Output the records below verbatim, minus the pictures.

[Start of Attachment]

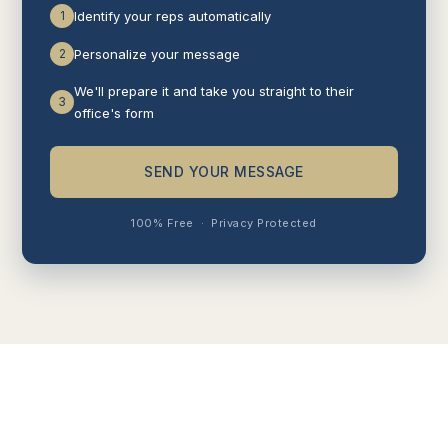
1
Identify your reps automatically
2
Personalize your message
We'll prepare it and take you straight to their
3
office's form
SEND YOUR MESSAGE
100% Free
·
Privacy Protected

[End of Attachment]

• [Response]:
1
Identify your reps automatically
2
Personalize your message
We'll prepare it and take you straight to their
3
office's form
SEND YOUR MESSAGE
100% Free
·
Privacy Protected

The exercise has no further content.